Request: From the BluesABilly text below, copy the passage between "The most used" and "second and third.", inclusive, swapping each "guitar" for "banjo".

Source extract:
--------------------------------

How to create a “BluesABilly” Genre recording

This is not a tutorial on how to record music. But rather, this is, a narrative of what “BluesABilly” is and how to make “BluesABilly” music then record it.

There are several things that make up a song.

BluesABilly, the Genre

“BluesABilly”, the genre, encompasses most of these components of a song in specific ways. For instnace, Chord Progressions, are variations of the standard 12 bar three chord blues progressions. Lets get into the specifics of “BluesABilly” and how it is constructed with song components.

  1. Key:

    The most used key of “BluesABilly” is “E”. This is because it is the most robust key on the standard tuned guitar. The open “E”chord is arguably the highest volume chord on the guitar with “G” and then “C” coming in at a close second and third.

--------------------------------

Data:
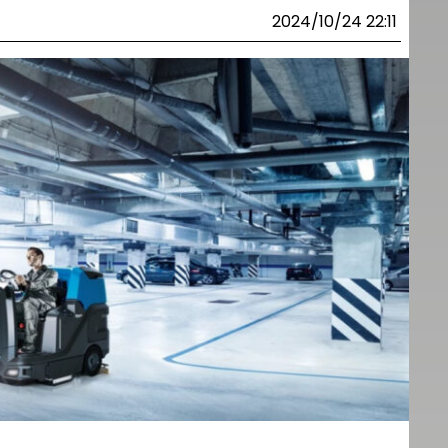
2024/10/24 22:11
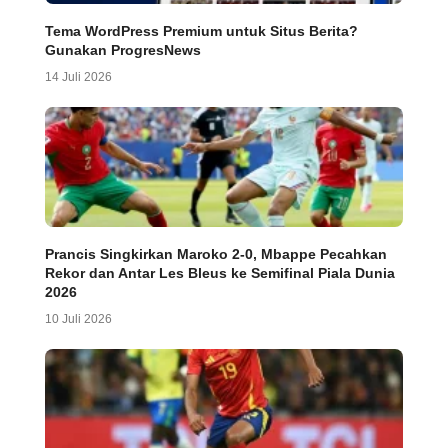
Tema WordPress Premium untuk Situs Berita?
Gunakan ProgresNews
14 Juli 2026
Prancis Singkirkan Maroko 2-0, Mbappe Pecahkan
Rekor dan Antar Les Bleus ke Semifinal Piala Dunia
2026
10 Juli 2026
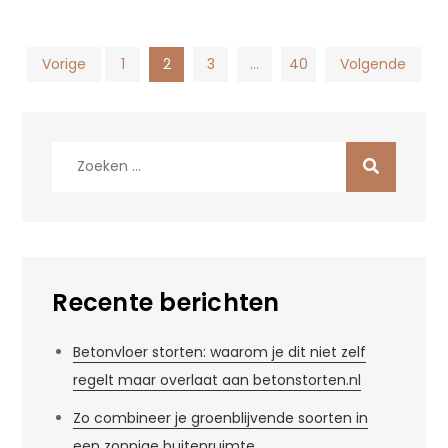
Berichten
Vorige
1
2
3
…
40
Volgende
paginering
Zoek
naar:
Recente berichten
Betonvloer storten: waarom je dit niet zelf
regelt maar overlaat aan betonstorten.nl
Zo combineer je groenblijvende soorten in
een zonnige buitenruimte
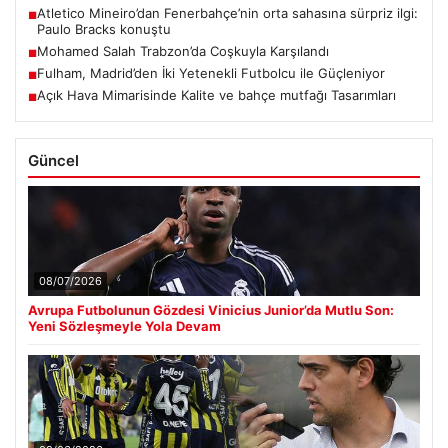
Atletico Mineiro’dan Fenerbahçe’nin orta sahasına sürpriz ilgi:
■
Paulo Bracks konuştu
Mohamed Salah Trabzon’da Coşkuyla Karşılandı
■
Fulham, Madrid’den İki Yetenekli Futbolcu ile Güçleniyor
■
Açık Hava Mimarisinde Kalite ve bahçe mutfağı Tasarımları
■
Güncel
08/07/2026
Avrupa Futbolunun Gözdesi Vinicius Junior’da Mutlu Son:
Yeni Sözleşmeyle Yola Devam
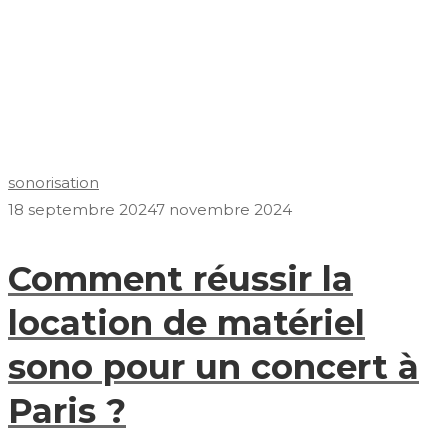
sonorisation
18 septembre 2024
7 novembre 2024
Comment réussir la
location de matériel
sono pour un concert à
Paris ?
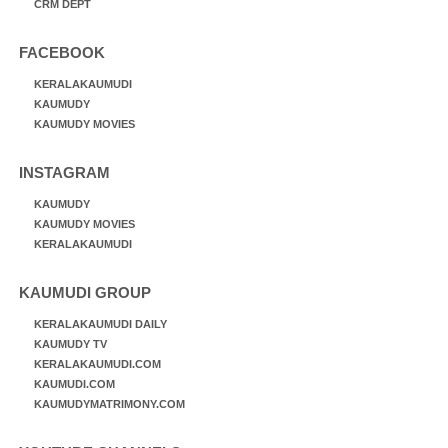
CRM DEPT
FACEBOOK
KERALAKAUMUDI
KAUMUDY
KAUMUDY MOVIES
INSTAGRAM
KAUMUDY
KAUMUDY MOVIES
KERALAKAUMUDI
KAUMUDI GROUP
KERALAKAUMUDI DAILY
KAUMUDY TV
KERALAKAUMUDI.COM
KAUMUDI.COM
KAUMUDYMATRIMONY.COM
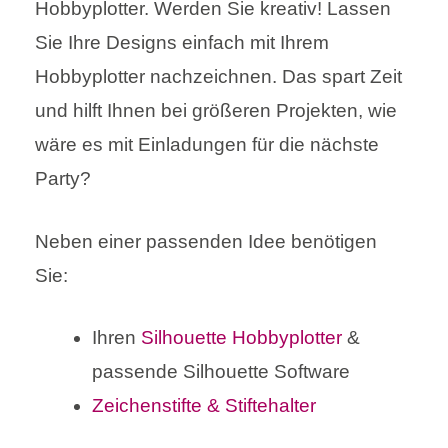
Hobbyplotter. Werden Sie kreativ! Lassen
Sie Ihre Designs einfach mit Ihrem
Hobbyplotter nachzeichnen. Das spart Zeit
und hilft Ihnen bei größeren Projekten, wie
wäre es mit Einladungen für die nächste
Party?
Neben einer passenden Idee benötigen
Sie:
Ihren
Silhouette Hobbyplotter
&
passende Silhouette Software
Zeichenstifte & Stiftehalter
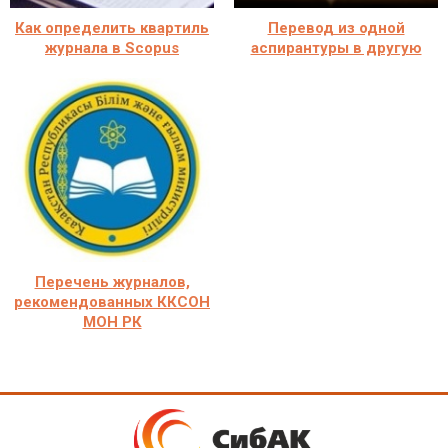
Как определить квартиль
Перевод из одной
журнала в Scopus
аспирантуры в другую
Перечень журналов,
рекомендованных ККСОН
МОН РК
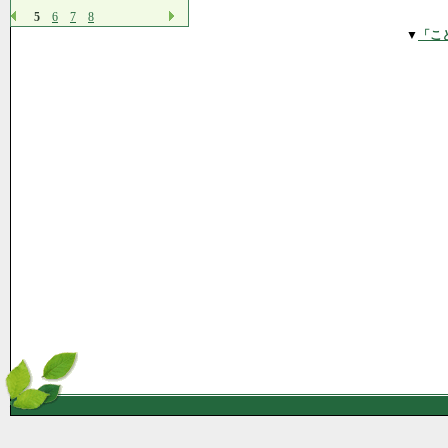
5
6
7
8
▼
「こ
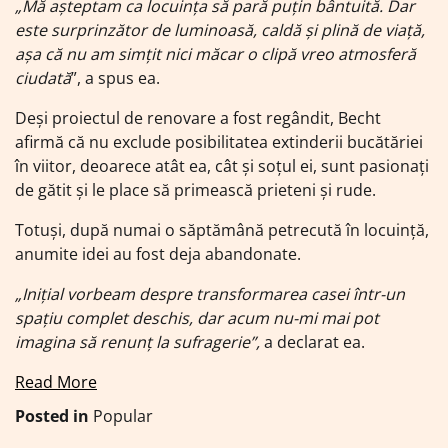
„Mă așteptam ca locuința să pară puțin bântuită. Dar
este surprinzător de luminoasă, caldă și plină de viață,
așa că nu am simțit nici măcar o clipă vreo atmosferă
ciudată
”, a spus ea.
Deși proiectul de renovare a fost regândit, Becht
afirmă că nu exclude posibilitatea extinderii bucătăriei
în viitor, deoarece atât ea, cât și soțul ei, sunt pasionați
de gătit și le place să primească prieteni și rude.
Totuși, după numai o săptămână petrecută în locuință,
anumite idei au fost deja abandonate.
„Inițial vorbeam despre transformarea casei într-un
spațiu complet deschis, dar acum nu-mi mai pot
imagina să renunț la sufragerie”,
a declarat ea.
Read More
Posted in
Popular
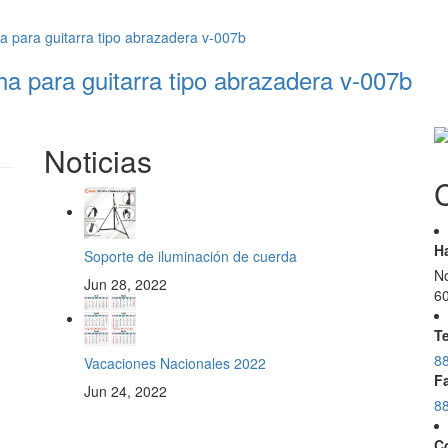
ha para guitarra tipo abrazadera v-007b
Noticias
H
Soporte de iluminación de cuerda
No
Jun 28, 2022
6
T
8
Vacaciones Nacionales 2022
F
Jun 24, 2022
8
C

--------------------------------

Exercise response:
The most used key of “BluesABilly” is “E”. This is because it is the most robust key on the standard tuned banjo. The open “E”chord is arguably the highest volume chord on the banjo with “G” and then “C” coming in at a close second and third.